Malam ini, untuk pertama kalinya, ia justru merangkul orang asing tanpa alasan apa pun selain ingin menunjukkan bahwa kita semua satu keluarga.
“Ternyata pelukan bisa jadi paling brutal secara emosional,” katanya sambil melempar devil horns ke udara. Dan, untuk pertama kalinya, saya merasa moshpit bukan hanya tentang energi, tapi tentang keintiman yang tak pernah kami sadari ada.
“The Betrayal”, dan pengingat Down For Life bagi “para pengkhianat”
Namun, seperti yang sudah lama diketahui oleh siapa pun yang mengikuti Down For Life, panggung bagi mereka bukan sekadar tempat mengeraskan distorsi. Walau malam itu dipenuhi pelukan, bukan berarti mereka datang untuk menghangatkan skena dengan sentimentalisme belaka.
Begitu jeda antar lagu dimulai, Adjie berdiri tegak, menatap ke arah kerumunan yang baru saja saling merangkul, dan seolah mengingatkan bahwa cinta di skena ini tidak bisa menutup mata dari kenyataan yang lebih keras daripada breakdown mana pun.
“Kalau negara tidak melindungi warganya, kita harus saling menjaga,” serunya, dan ribuan orang bersorak.
Down For Life memang selalu membawa pesan, dan malam itu bukan pengecualian. Mereka menyinggung wacana pembangunan pabrik semen di Pracimantoro, wilayah karst yang keberlangsungannya terancam demi industri.
“Lestari bukan cuma slogan,” kata Adjie, “itu masa depan kita.”
Kalimat itu datang bukan sebagai poster protes, melainkan sebagai pengingat bahwa musik keras seharusnya berpihak pada kehidupan, bukan pada modal.

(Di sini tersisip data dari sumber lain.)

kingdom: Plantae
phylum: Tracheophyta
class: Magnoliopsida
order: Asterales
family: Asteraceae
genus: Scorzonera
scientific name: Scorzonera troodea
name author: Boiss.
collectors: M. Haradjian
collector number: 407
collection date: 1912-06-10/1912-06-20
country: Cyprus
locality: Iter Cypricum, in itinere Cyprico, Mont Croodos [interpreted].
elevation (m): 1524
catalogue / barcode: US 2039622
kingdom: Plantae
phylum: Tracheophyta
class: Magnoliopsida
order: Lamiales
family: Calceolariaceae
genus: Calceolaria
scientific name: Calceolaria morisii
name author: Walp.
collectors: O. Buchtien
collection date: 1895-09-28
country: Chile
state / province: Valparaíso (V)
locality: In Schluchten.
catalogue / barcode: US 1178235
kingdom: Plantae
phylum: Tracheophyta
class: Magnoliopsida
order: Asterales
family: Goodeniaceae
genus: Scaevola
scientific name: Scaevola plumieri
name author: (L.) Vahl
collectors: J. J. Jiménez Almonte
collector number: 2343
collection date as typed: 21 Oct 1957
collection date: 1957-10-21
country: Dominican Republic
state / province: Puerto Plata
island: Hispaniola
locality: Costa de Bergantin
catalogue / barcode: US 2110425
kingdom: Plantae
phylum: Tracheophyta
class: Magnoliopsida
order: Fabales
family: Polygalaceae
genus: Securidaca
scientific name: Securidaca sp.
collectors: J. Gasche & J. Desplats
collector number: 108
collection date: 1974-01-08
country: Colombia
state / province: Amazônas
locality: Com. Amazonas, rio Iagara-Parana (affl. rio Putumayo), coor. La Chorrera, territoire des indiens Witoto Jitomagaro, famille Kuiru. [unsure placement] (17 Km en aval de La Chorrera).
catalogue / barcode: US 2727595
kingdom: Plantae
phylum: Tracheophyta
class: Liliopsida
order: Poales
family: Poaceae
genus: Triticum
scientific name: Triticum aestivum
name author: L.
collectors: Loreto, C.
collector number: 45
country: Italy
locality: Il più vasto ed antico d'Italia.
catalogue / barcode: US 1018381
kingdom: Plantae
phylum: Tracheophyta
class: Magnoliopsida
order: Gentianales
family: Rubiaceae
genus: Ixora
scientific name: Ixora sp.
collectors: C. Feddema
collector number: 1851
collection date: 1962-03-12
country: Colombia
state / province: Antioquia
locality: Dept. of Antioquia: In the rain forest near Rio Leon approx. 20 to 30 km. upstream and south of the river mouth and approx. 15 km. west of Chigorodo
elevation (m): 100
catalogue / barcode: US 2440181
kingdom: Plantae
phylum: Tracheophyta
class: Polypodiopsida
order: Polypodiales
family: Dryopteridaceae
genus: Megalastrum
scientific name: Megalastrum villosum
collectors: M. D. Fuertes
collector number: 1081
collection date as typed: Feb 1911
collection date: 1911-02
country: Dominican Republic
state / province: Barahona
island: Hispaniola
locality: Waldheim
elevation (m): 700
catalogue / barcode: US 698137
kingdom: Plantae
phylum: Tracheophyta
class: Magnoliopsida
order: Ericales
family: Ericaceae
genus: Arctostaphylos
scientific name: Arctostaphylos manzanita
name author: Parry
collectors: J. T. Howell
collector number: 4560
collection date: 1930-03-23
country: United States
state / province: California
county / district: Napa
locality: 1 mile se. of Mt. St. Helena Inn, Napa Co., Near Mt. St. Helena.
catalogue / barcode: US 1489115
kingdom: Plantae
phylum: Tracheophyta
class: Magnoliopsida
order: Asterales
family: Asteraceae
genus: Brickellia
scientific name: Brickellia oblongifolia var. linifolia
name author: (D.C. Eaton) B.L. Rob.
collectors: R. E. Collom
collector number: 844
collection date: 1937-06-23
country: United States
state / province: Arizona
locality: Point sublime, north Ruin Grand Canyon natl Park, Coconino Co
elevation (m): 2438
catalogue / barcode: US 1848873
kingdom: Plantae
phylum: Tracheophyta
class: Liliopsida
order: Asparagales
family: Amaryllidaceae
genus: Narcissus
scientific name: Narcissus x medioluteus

Mereka lalu menyebut “kemenangan” album Kalatidha di AMI Award 2025. Alih-alih menjadikannya momen selebrasi personal, mereka mendedikasikan penghargaan itu untuk para tahanan politik yang dipenjara karena aksi protes dalam beberapa bulan terakhir, bagi korban meninggal, aktivis yang dibungkam, dan untuk luka yang tak pernah sepenuhnya kering dari tragedi 1965 hingga 1998.
Dan, semua itu mencapai puncaknya saat mereka memainkan “The Betrayal.” Untuk pertama kalinya, video klipnya diputar. Klip yang kolaborasi dengan Trend Asia dan Watchdog itu menampilkan montase penangkapan sipil, pembubaran aksi, tindakan represif aparat, dan wajah-wajah yang hilang dari pemberitaan. Ratusan orang yang tadi memeluk kini mengangkat tangan tinggi-tinggi.
Malam itu, Down For Life mengajarkan bahwa bahkan cinta pun bisa menjadi bentuk perlawanan.
Down For Life, pada akhirnya, menjadi pemanasan yang nyaris mustahil ditandingi sebelum dua headliner besar: Belphegor dan Mayhem, mengambil alih panggung Rock in Solo 2025. Banyak orang datang malam itu untuk menyaksikan legenda black metal Norwegia dan Austria itu.
Namun, usai Down For Life turun panggung, saya merasa tidak ada satu pun yang benar-benar “pemanasan.” Apa yang mereka tinggalkan bukan sekadar adrenalin, tapi sesuatu yang jauh lebih sulit dilepaskan: rasa bahwa skena ini punya kekuatan untuk memilih menjadi aman, peduli, dan berpihak pada kehidupan.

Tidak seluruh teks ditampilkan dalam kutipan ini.